:: Text passage ::
BEGIN

Posts tagged the malangi’s
Bombay (Mumbai) was the last stop on my year of travelling around the world. The enormous size of this city became clear to me when my bus to Bombay took it’s job literally and dropped me next to the ‘welcome in Bombay’ sign at 4 o’clock at night. Judging from the slum-like surroundings, I figured this was not the area of the Taj Mahal hotel where Bombay’s salvation army manages a budget-hostel. I was lucky to find a capdriver who explained that a drive to my destination would take another hour and cost 6 times the bus fair I just payed my nightbusdriver. Fortunately he could take me to the metro for a considerable lower fare and so, with the sun rising over Bombay, I took the first commuter-packed metro-ride into town.

END

:: Work task ::
Please state what time it was when the bus dropped the writer next to the "welcome in Bombay" sign, according to the Bombay travel passage.

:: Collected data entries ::
BEGIN

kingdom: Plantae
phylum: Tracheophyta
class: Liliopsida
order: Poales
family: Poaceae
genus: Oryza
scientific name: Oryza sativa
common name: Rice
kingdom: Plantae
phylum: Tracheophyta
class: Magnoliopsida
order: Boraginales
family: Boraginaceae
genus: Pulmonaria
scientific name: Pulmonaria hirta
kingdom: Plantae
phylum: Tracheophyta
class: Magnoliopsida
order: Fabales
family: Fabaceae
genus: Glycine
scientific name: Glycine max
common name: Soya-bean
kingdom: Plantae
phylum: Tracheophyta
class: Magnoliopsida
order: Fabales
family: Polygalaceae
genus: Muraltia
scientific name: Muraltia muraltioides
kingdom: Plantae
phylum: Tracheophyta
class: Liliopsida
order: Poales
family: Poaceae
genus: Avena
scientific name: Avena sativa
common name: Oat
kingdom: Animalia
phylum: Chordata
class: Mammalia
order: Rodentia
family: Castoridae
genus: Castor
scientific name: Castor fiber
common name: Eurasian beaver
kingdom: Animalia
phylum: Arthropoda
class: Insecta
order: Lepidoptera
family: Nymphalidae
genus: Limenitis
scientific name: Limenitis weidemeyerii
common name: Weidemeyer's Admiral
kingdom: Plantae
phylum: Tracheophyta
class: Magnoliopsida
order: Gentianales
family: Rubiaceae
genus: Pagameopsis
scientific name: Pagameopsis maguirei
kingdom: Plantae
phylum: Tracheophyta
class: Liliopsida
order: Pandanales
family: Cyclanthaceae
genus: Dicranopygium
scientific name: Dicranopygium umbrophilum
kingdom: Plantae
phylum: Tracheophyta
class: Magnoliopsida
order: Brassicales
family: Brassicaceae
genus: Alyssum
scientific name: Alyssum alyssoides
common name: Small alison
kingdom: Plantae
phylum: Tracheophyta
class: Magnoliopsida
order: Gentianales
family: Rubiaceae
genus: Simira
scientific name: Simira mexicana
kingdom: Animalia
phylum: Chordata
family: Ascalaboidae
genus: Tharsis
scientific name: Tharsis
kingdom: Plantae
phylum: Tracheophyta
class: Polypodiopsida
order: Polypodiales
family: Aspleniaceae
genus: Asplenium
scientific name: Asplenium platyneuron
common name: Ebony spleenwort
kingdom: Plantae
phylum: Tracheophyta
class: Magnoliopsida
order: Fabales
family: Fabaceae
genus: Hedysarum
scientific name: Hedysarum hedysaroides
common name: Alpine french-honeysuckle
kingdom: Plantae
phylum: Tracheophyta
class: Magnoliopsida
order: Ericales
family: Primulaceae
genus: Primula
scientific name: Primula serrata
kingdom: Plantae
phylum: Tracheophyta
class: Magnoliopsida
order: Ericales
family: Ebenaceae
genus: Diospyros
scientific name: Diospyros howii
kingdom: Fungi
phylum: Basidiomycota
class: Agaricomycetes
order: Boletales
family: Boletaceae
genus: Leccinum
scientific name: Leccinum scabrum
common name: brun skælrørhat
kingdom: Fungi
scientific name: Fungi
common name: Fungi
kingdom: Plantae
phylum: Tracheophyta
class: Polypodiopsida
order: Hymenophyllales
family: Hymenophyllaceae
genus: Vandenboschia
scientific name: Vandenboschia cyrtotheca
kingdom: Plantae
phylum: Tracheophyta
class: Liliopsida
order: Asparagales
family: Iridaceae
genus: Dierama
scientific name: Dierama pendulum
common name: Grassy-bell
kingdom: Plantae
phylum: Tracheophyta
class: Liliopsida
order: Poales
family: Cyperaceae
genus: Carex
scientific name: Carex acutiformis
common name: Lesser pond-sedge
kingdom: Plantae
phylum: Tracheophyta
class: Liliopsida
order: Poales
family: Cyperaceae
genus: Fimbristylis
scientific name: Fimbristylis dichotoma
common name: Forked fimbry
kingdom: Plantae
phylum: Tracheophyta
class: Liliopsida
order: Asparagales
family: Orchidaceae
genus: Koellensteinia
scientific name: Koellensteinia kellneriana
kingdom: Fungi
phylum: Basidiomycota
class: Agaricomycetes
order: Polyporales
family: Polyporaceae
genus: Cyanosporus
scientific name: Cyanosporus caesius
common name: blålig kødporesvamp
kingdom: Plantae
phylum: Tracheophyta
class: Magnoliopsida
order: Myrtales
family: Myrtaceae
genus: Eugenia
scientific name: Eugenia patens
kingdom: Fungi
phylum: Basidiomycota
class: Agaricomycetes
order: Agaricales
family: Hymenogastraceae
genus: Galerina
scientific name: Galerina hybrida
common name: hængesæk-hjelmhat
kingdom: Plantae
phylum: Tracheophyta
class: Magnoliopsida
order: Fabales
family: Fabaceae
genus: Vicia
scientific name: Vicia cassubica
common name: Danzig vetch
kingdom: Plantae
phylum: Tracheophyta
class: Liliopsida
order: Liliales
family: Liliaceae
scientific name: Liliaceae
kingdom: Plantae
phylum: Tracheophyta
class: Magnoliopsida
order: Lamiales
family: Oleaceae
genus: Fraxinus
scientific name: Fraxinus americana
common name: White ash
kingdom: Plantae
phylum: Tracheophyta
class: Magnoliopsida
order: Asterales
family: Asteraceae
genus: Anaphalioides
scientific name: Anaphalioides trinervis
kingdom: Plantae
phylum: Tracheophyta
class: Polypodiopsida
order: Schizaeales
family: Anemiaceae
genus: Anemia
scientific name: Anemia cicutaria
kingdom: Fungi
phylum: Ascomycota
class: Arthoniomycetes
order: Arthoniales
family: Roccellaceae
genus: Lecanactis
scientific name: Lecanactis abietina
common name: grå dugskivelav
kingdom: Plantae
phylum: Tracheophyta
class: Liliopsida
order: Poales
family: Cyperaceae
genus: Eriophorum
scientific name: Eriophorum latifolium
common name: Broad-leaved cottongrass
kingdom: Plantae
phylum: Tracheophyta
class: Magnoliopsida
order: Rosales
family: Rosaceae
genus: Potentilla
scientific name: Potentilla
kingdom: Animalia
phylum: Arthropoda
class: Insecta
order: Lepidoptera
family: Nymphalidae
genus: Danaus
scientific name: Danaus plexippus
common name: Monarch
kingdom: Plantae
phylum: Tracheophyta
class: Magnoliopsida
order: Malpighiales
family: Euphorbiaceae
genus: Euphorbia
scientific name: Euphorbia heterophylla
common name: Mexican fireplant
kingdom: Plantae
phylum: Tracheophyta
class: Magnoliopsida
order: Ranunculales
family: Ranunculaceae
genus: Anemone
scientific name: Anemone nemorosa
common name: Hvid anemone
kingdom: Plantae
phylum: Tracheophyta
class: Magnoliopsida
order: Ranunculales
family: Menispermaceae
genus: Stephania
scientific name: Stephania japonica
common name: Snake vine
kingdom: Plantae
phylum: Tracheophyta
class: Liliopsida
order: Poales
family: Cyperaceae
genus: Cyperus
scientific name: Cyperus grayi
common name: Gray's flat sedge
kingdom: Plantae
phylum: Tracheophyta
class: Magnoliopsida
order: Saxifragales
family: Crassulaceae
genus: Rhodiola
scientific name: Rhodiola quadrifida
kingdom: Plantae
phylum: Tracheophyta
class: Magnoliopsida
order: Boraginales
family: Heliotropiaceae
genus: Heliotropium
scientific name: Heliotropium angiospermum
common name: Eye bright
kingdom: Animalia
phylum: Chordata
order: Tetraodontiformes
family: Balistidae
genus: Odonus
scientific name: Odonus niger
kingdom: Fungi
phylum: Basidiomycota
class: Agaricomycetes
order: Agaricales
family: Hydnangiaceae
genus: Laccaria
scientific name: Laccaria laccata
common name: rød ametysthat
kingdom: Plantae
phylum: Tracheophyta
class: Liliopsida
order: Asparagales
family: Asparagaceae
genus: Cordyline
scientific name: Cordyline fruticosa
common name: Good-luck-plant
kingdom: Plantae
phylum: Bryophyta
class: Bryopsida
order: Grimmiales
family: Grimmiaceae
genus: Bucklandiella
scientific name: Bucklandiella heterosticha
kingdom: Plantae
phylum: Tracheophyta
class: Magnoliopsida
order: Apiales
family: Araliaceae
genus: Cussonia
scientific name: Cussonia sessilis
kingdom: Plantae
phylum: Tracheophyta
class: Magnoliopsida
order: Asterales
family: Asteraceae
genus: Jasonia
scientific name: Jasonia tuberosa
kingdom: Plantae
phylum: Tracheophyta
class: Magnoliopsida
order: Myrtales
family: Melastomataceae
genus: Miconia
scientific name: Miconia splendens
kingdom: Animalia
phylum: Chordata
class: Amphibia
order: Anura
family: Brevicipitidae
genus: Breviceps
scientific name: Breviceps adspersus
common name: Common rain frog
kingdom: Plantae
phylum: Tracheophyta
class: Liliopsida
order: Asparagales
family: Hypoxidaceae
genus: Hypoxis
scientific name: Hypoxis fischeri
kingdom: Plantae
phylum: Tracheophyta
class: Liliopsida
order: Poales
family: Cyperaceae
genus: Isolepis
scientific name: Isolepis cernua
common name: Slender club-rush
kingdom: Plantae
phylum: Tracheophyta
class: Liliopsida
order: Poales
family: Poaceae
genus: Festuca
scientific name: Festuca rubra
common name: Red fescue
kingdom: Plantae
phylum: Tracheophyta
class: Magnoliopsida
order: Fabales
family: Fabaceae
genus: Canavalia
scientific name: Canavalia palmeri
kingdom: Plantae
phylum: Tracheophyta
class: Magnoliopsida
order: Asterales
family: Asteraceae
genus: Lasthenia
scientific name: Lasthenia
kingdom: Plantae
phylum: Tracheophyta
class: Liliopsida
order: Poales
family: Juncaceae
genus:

END

:: Response to the task ::
It was 4 o'clock at night.